The vandwelling life isn't always glamorous: There are plenty of stories about buying water jugs to urinate in, showering at gyms and rec centers, and just generally struggling to meet daily hygiene necessities. Plus, without the structure of a job or a permanent location, vandwelling can get boring. And not everyone chooses to live out of their vehicle for the romantic promise of a freer, more adventure-driven lifestyle.
In 2005, Christine On had bought a condo in Glendale, California, where she was working as an animation and motion graphics director. She wasn't passionate about the job, but she worked 40 hours each week just to keep the condo, an investment she was quickly regretting. A few years later, when her father was diagnosed with dementia, she knew she'd have to relocate to Northern California, where he lived—but she was reluctant to leave the life she'd settled into.
"I didn't want to rent an apartment nearby, I didn't want to move back in with my parents, and I didn't want to sell my condo because, at that time, it was valued at about 60 percent of what I had paid for it originally," On told me. So she made the decision to rent out her condo and move into a 2004 Chevy Express passenger van, which allowed her to keep up with her mortgage and live closer to her family. "As an added bonus, I would be rid of electricity bills, gas bills, and having to clean three bathrooms."

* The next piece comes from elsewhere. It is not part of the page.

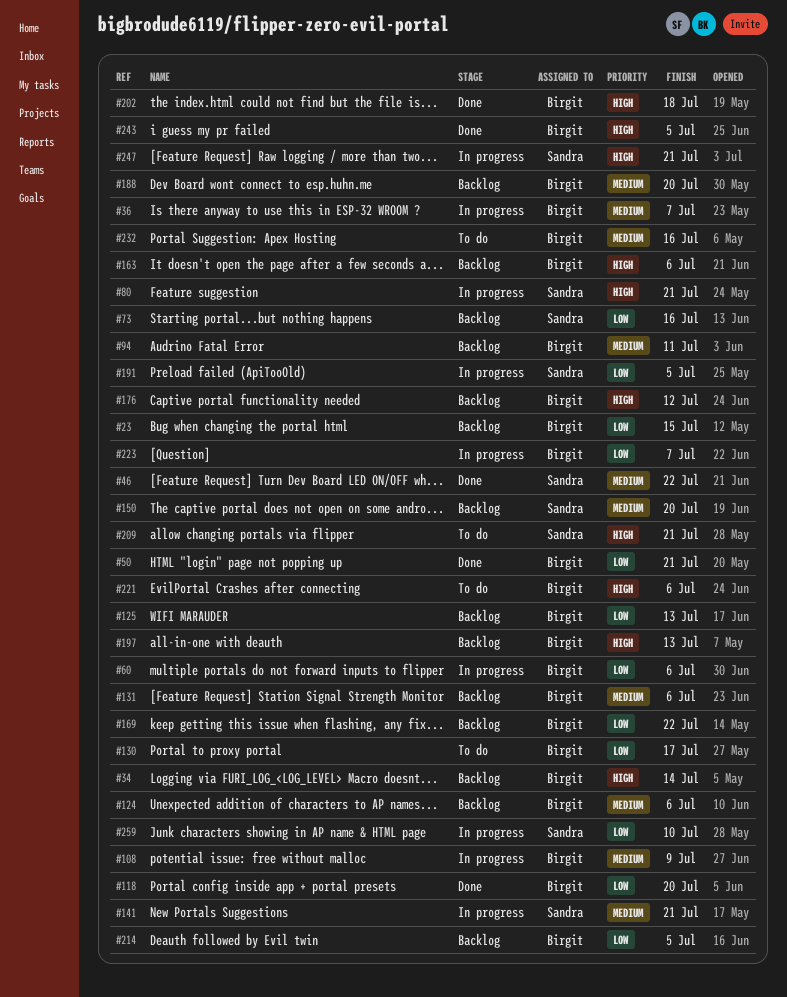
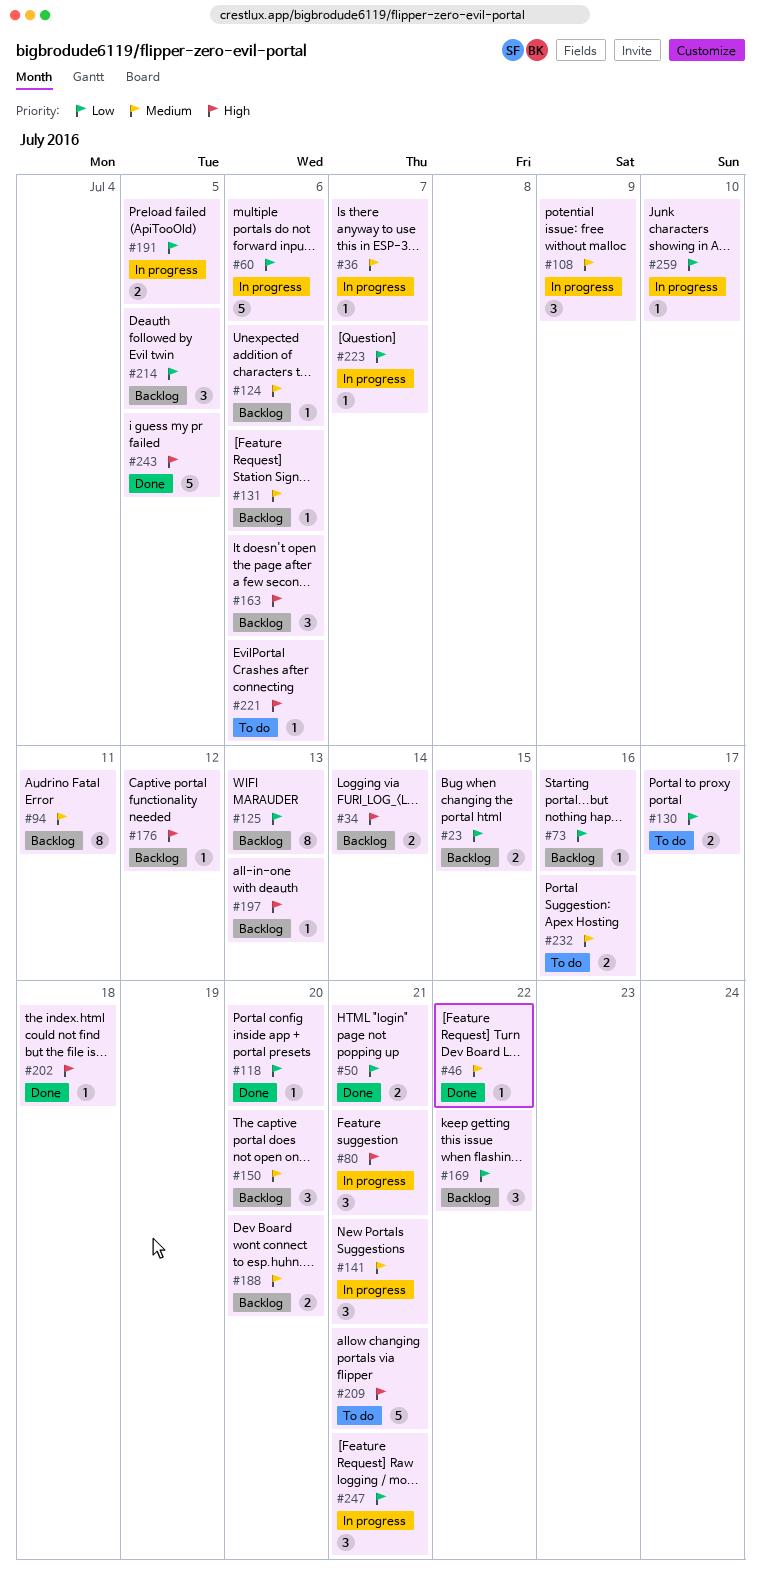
#247, priority: High -> Low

She tricked out the van, adding a bed, running water from an installed water tank, filter, and pump system, and virtually unlimited electricity through a solar power set-up. Despite her initial hesitation, she ended up loving the vandwelling life. "I think part of the reason why living in a van was so appealing was that it didn't matter if I lost my job, if the stock market crashed, or if the housing market crashed—I'd always have a place to live," said On. "Even better, I could live anywhere."

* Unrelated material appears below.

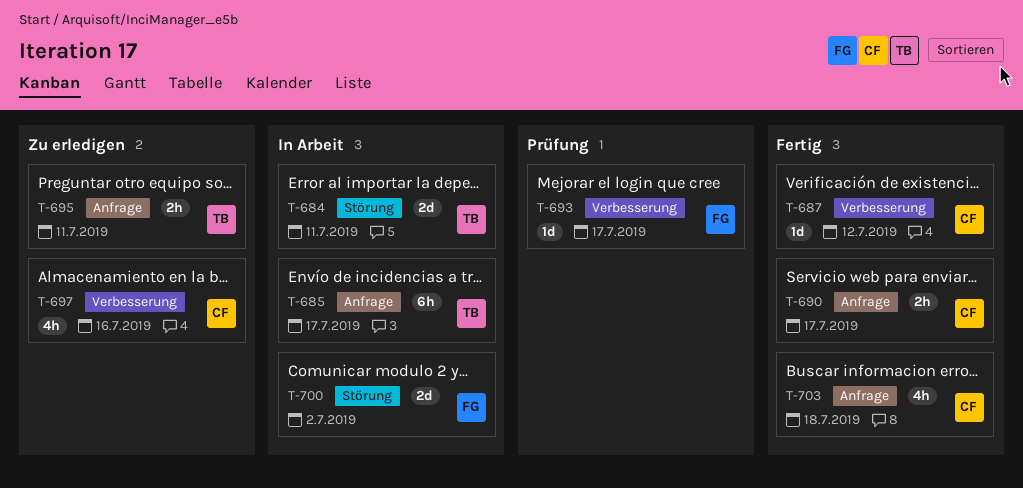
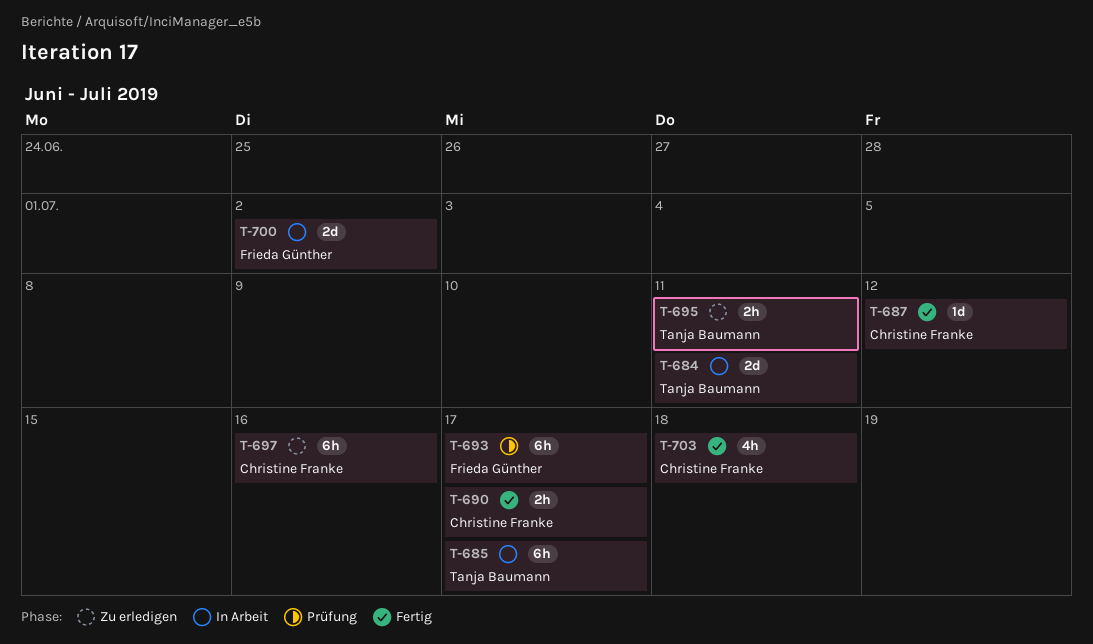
T-693, estimate: 1d -> 6h
T-697, estimate: 4h -> 6h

For most millennial vandwellers, the decision to live modestly and on-the-go comes down to an aversion to work culture. Adam, a 27-year-old engineer (he didn't want his last name used for employment reasons), told me that moving into a van was like pressing the reset button on his entire adult life trajectory. "I went from mechanical engineer with my own office and wearing a tie to work every day to being homeless in my car entirely by choice," he told me.
Adam showers and brushes his teeth at the gym, shaves in public restrooms, parks outside of 24-hour businesses in case of any nighttime bathroom needs, and carries disposable jugs and buckets for rare emergencies. Metropolitan areas and warmer climates are easier to handle, and he typically picks up odd jobs at tourist locations or washing dishes at restaurants. If you're committed to the lifestyle, he says, it's not hard to make things work.
The way he sees it, if you work eight hours per day, plus an hour per day commuting to work, you're spending nearly half your life at or on your way to work. And unless you love your job, that's basically throwing half your life away.
"Why on earth do we settle to only be happy half of the time?" he said. "There is no amount of money which can persuade me to give up half of my life."